There is a wealth of theory on student protest culture and activism: Philip Altbach wrote about it internationally for half a decade; Mokubung Nkomo analysed and theorized it in relation to the student culture of resistance in historically black universities in the 1970s; and Saleem Badat studied in depth the black student political organisations under apartheid. A student protest culture is context-bound and has specific characteristics. It relates to national political culture: the political ‘regime’ and its legitimacy; the university type: location, history and institutional culture, what if offers, what staff it employs; the academic core functions and ways in which learning is facilitated and responsive to students; the extent and quality of student affairs programmes and services; and, crucially, the composition of the student body, for student politics cannot be abstracted from the student body as Mzukisi Qobo reminded me a few years ago. What students from what backgrounds, their student experience, their expectations and the extent to which these expectations are congruent with what they encounter in higher education.

Moreover, protest involves agency, and this agency is sparked into action. In student protest literature, the spark is provided by the trigger event: Chumani Maxwele’s performance at the CJ Rhodes statue at UCT in March 2015 sparking #RhodesMustFall; the announcement of the Wits Council on fee increments triggering #FeesMustFall in September 2015; the racist confrontation at the Intervarsity rugby game at UFS sparking the removal of the CR Swart statue, and #JansenMustFall in February 2016; and so forth.

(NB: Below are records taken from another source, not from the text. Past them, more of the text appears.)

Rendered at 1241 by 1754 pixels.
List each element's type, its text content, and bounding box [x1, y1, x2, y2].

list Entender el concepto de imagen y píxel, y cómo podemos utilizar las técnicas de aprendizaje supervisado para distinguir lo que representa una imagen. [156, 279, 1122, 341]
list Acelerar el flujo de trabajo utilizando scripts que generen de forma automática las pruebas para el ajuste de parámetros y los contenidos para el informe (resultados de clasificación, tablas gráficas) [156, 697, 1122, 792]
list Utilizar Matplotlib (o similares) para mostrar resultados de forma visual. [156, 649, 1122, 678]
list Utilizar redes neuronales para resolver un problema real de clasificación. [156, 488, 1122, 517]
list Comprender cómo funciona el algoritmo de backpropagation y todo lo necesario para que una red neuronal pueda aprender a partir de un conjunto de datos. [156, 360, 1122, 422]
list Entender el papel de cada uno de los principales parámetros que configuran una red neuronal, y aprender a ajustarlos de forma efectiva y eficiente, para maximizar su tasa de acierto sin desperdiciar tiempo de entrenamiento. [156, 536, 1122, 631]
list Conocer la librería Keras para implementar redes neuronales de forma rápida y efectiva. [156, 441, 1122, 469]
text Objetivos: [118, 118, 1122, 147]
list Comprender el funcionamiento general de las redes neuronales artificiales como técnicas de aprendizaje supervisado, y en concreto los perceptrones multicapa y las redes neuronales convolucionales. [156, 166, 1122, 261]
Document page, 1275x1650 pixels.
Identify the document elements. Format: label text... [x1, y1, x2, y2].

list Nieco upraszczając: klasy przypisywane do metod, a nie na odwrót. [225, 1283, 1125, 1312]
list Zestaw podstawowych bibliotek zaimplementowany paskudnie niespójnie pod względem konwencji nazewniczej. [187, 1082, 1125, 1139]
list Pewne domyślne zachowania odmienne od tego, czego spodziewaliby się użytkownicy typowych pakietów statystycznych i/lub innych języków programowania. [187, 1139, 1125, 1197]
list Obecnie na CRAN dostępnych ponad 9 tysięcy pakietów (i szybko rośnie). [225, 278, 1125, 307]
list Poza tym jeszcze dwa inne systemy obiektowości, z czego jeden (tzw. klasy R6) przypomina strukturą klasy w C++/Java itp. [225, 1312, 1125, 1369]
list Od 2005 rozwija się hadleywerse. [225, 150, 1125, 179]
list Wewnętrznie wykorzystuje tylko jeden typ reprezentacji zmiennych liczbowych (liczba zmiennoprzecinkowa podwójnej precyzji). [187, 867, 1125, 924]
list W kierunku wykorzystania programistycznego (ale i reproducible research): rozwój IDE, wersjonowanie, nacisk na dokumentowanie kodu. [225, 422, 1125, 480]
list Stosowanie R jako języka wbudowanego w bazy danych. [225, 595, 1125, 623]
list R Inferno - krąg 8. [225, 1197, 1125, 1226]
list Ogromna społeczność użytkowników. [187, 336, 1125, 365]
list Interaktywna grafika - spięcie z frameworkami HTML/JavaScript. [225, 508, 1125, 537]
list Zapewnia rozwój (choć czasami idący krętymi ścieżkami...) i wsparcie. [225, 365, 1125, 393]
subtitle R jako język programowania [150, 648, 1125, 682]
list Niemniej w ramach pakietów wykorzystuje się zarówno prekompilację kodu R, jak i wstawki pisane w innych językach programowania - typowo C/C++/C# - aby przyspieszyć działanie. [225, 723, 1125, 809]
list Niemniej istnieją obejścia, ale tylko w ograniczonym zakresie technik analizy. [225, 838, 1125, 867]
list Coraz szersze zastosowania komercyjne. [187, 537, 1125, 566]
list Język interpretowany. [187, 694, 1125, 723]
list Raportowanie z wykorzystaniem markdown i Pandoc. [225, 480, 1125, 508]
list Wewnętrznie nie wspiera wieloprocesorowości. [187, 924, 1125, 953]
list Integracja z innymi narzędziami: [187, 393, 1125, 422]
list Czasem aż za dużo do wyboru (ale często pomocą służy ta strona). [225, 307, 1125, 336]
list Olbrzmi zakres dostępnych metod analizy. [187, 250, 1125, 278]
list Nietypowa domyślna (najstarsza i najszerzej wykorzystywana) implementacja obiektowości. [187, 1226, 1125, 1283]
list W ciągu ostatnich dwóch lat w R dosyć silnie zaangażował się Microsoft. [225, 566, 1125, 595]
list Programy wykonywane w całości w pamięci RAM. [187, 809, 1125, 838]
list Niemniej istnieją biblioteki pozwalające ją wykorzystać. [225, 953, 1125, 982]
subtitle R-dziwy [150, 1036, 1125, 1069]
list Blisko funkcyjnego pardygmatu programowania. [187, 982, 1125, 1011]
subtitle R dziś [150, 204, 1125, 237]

Towards a culture of student engagement
What would we prefer to a student political culture of protests? One of student apathy? The most critical in terms of the emergence of a culture of student protest are not so much structural factors, student agency, and trigger events. Student political culture develops dialectically from the response that student activists receive, and eventually expect to receive, from the authorities: foremost university managements, but frequently also national authorities. The response must be measured in order for a culture of student engagement to emerge, rather than one of enragement to fester. The immediate response is important: violence breeds violence, and can indeed establish a pattern of violent confrontation. We have seen too much of that across the country. Rather, other responses are preferred: negotiation, measured concessions, and change. In the medium term, understanding student life cycles, including the life cycle of student politics, is important; addressing at the level of the student experience what can be addressed there. Eventually, the long term response must be to re-think student life beyond life cycle models, thinking beyond student life indeed, to think through the bigger picture, learning pathways through schooling, post-school education, and into the world of work in elaborate ways whereby empirically grounded, relevant theory and theory-based models inform policy so that no student, indeed no youth, is left behind.

Dr Thierry M Luescher is Research Director: Higher Education and Development in Africa, in the Education and Skills Development Programme of the Human Sciences Research Council, Cape Town. He recently published the open access book Student Politics in Africa: Representation and Activism, with M. Klemencic and J. Otieno Jowi (2016, African Minds).